In [None]:
import pandas as pd
import numpy as np
import os
import glob
from pathlib import Path
import datetime as dt
%matplotlib inline
from sklearn.model_selection import train_test_split
from sklearn.linear_model import LogisticRegression
from sklearn.preprocessing import StandardScaler,OneHotEncoder

### Read realtor data

In [None]:
realtor_2018_data = pd.read_csv(
    Path("realtor_data/2018_realtor_data.csv"))
realtor_2019_data = pd.read_csv(
    Path("realtor_data/2019_realtor_data.csv"))
display(realtor_2018_data)

In [None]:
csv_files = glob.glob('realtor_data/*')
csv_files

### Merge realtor data

In [None]:
realtor_data = pd.DataFrame()

for file in csv_files:
            df_temp = pd.read_csv(file)
            realtor_data = realtor_data.append(df_temp)
            
realtor_data.set_index("zip_code", drop=True, inplace=True)

display(realtor_data)

### Merge IRS data

In [None]:
csv_files = glob.glob('IRS_Income_tax_data/*.csv')
csv_files

In [None]:
IRS_sliced_data = pd.DataFrame()

for file in csv_files:
            df_temp = pd.read_csv(file)
            IRS_sliced_data = IRS_sliced_data.append(df_temp, ignore_index=True)
            
display(IRS_sliced_data)

In [None]:
# Set the Index to zip-code
IRS_sliced_data.rename(columns = {'zipcode':'zip_code'}, inplace=True)
IRS_sliced_data.set_index('zip_code', drop=True, inplace=True)

display(IRS_sliced_data)

### Merge realtor and IRS data on zip_code (left join)

In [None]:
df1 = realtor_data.merge(IRS_sliced_data, how = 'left', on = "zip_code")
df1.drop(columns=["state"], inplace = True)

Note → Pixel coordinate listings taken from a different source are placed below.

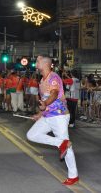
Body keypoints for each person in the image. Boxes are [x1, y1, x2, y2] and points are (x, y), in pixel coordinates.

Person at [26, 56, 79, 185]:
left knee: (67, 148)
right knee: (31, 135)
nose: (36, 63)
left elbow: (54, 94)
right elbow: (46, 100)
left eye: (38, 61)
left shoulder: (53, 77)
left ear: (45, 64)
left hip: (59, 116)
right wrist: (40, 113)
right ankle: (61, 143)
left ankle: (73, 176)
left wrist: (44, 103)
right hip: (47, 116)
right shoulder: (42, 80)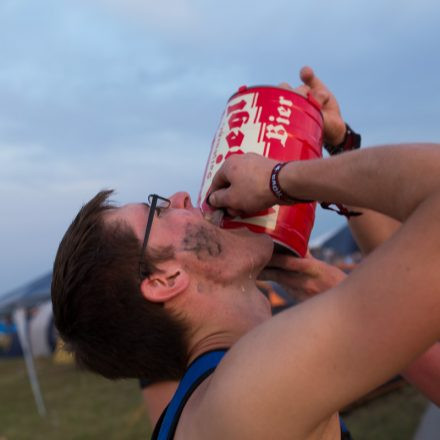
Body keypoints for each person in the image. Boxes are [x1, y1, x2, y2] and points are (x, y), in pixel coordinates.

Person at [51, 67, 440, 439]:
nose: (183, 196)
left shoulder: (220, 396)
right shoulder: (249, 392)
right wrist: (280, 178)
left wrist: (339, 147)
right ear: (163, 280)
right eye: (158, 209)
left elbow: (415, 257)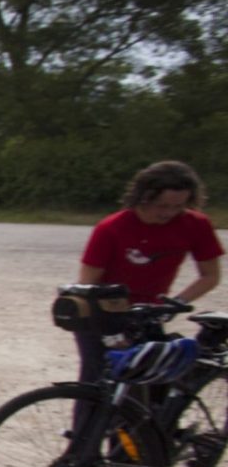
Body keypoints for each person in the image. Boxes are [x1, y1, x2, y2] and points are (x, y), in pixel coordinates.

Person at [73, 160, 222, 382]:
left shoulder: (195, 224)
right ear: (143, 197)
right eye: (162, 206)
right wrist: (111, 331)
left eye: (178, 206)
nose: (169, 213)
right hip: (104, 314)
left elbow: (210, 275)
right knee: (100, 387)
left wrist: (175, 303)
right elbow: (87, 286)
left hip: (149, 314)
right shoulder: (112, 228)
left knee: (150, 391)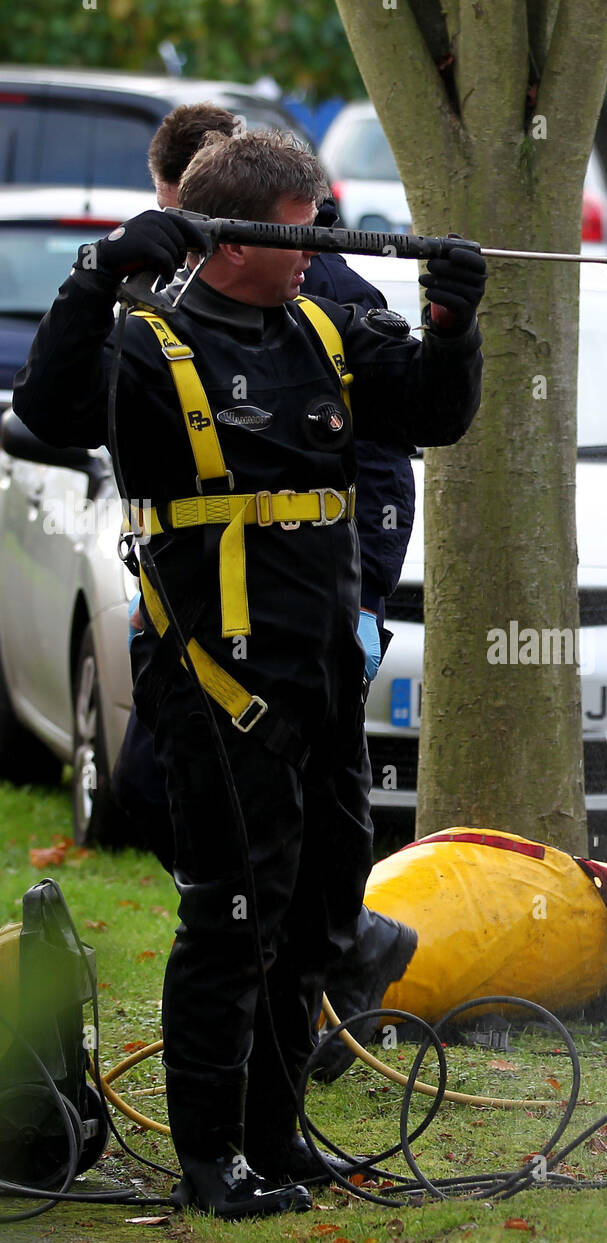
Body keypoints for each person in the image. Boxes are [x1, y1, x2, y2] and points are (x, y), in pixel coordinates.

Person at [14, 130, 485, 1217]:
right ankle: (210, 1161)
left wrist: (454, 324)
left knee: (318, 915)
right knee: (232, 918)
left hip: (320, 681)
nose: (318, 249)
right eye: (300, 231)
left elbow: (434, 414)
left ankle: (276, 1140)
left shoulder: (324, 327)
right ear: (234, 240)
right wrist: (96, 275)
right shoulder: (149, 342)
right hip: (217, 683)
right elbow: (46, 411)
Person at [113, 104, 420, 1075]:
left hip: (311, 618)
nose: (185, 241)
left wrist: (362, 600)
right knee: (164, 801)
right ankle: (331, 963)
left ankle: (335, 966)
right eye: (172, 216)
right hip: (207, 621)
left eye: (192, 219)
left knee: (301, 844)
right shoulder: (176, 295)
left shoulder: (319, 289)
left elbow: (385, 459)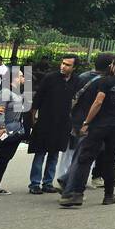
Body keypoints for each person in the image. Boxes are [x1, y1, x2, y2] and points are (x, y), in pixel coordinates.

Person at [60, 54, 115, 209]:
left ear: (114, 66)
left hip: (99, 125)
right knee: (111, 161)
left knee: (85, 158)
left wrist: (86, 122)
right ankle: (109, 195)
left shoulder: (105, 82)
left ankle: (76, 193)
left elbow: (98, 102)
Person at [56, 53, 113, 192]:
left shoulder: (82, 77)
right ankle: (69, 180)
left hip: (76, 118)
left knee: (71, 152)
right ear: (109, 65)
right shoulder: (106, 81)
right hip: (91, 121)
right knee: (84, 152)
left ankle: (68, 178)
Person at [26, 53, 77, 194]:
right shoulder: (50, 78)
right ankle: (34, 183)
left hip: (62, 124)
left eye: (67, 65)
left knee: (54, 154)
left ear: (74, 67)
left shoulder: (75, 81)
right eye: (63, 63)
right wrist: (33, 118)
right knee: (40, 153)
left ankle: (48, 182)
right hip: (45, 121)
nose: (63, 66)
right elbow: (38, 98)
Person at [0, 69, 29, 197]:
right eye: (21, 76)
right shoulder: (5, 92)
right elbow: (0, 112)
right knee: (2, 157)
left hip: (15, 130)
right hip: (4, 130)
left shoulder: (17, 93)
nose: (23, 78)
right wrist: (0, 128)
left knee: (6, 158)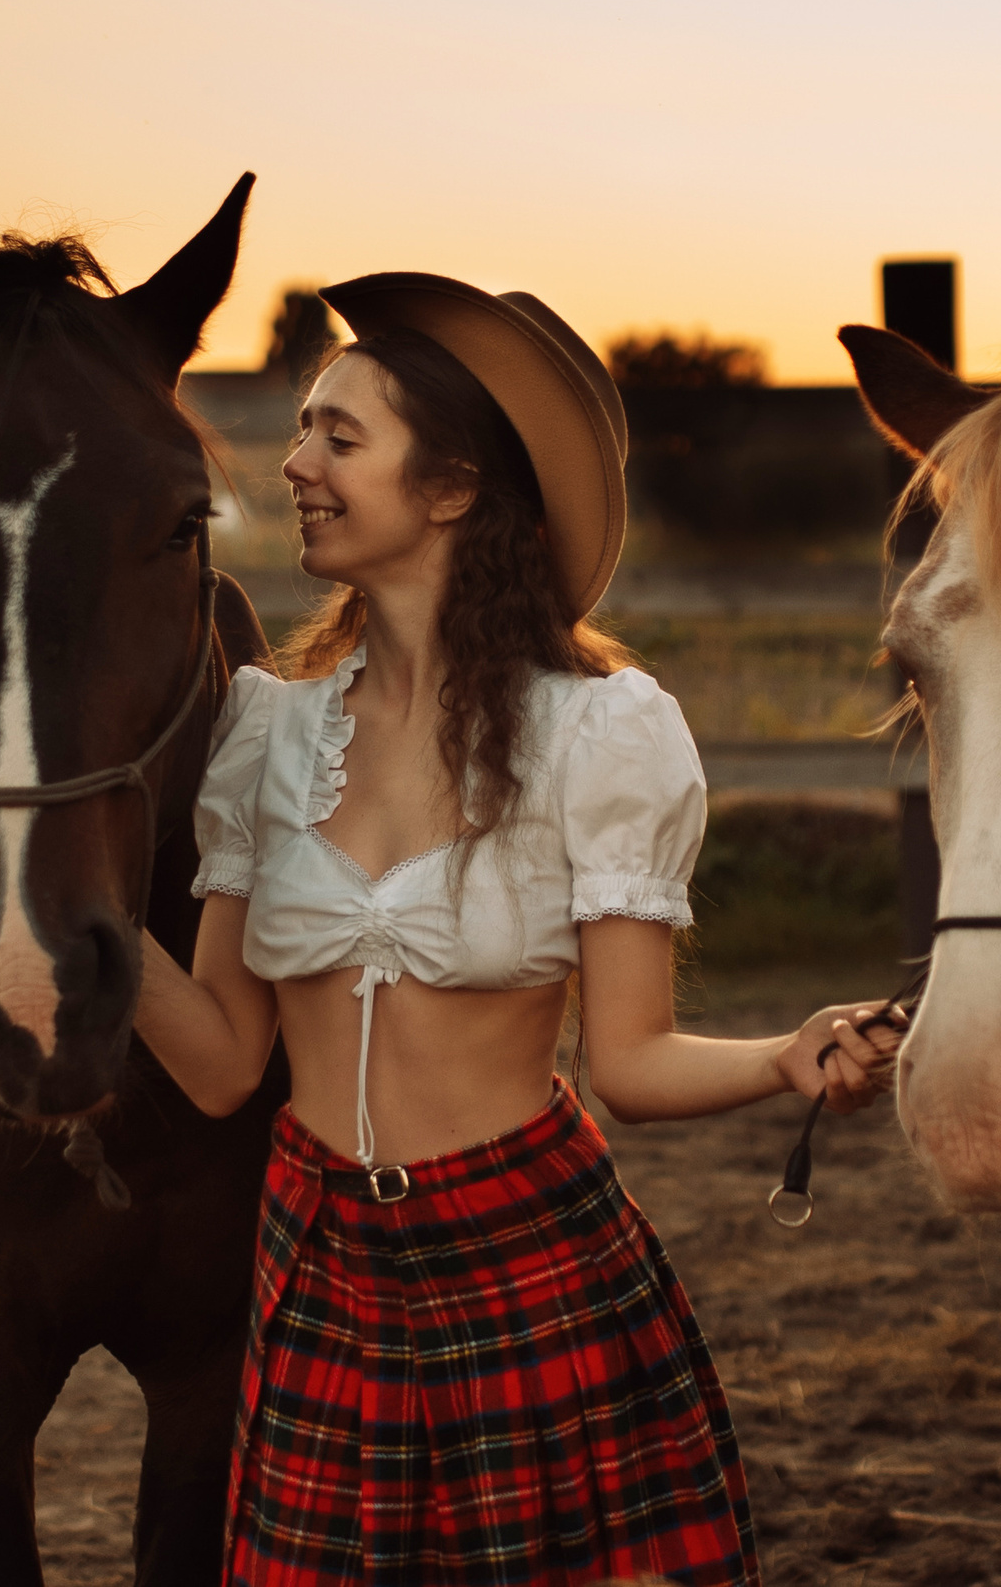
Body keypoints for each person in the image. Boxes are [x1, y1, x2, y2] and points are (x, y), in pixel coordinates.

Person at [133, 272, 902, 1587]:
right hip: (320, 1271)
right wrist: (71, 913)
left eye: (338, 434)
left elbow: (632, 1064)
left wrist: (787, 1051)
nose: (296, 460)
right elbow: (217, 1063)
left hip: (527, 1259)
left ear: (451, 489)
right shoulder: (265, 731)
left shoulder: (600, 737)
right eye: (305, 425)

## The final DataFrame we are going to work with!!!

In [None]:
display(df1)

# Prepare the realtor data

In [None]:
realtor_data.reset_index()
#realtor_data.set_index("sold_date", inplace = True)
display(realtor_data)

# Encode the dataset’s categorical variables using OneHotEncoder

In [None]:
# Create a list of categorical variables 
categorical_variables = list(df1.dtypes[df1.dtypes == "object"].index)

In [None]:
display(categorical_variables)

In [None]:
enc = OneHotEncoder(sparse=False)

In [None]:
encoded_data = enc.fit_transform(df1[categorical_variables])

In [None]:
encoded_df = pd.DataFrame(
    encoded_data,
    columns = enc.get_feature_names_out(categorical_variables)
)

In [None]:
display(encoded_df)

# Apply Logistic Regression

# Split training into testing sets (Create X, or features DataFrame, and create y, or target DataFrame)

In [None]:
features = df1[['STATE', 'A18425']]

target = df1['price']

In [None]:
training_features, testing_features, training_targets, testing_targets = train_test_split(features, target)

In [None]:
training_features

# Create and use a classifier that can predict whether the house sold price price will be higher or lower

In [None]:
logistic_regression_model = LogisticRegression()

# Fit: Train the Model by supplying it with some training it

In [None]:
logistic_regression_model.fit(training_features, training_targets)

# Generate predictions from the model we just fit

In [None]:
predictions = logistic_regression_model.predict(training_features)

In [None]:
results_df = pd.DataFrame({"Prediction": predictions, "Actual": training_targets})
results_df

# Apply the fitted model to the test dataset

In [None]:
testing_predictions = logistic_regression_model.predict(testing_features)

In [None]:
results_df = pd.DataFrame({
    "Testing Data Predictions": testing_predictions,
    "Testing Data Actual Targets": testing_targets})
results_df

# Compare each predicted value to its actual value

In [None]:
from sklearn.metrics import accuracy_score

In [None]:
accuracy_score(testing_targets, testing_predictions)

# We evaluated the model predictions. If high accuracy (closer to 1) it may ean that there is overfitting which may mean that the model won't perform well on new data it was not trained on

# We can categorize the predictions on higher house prices or lower house prices according to a confusion matrix.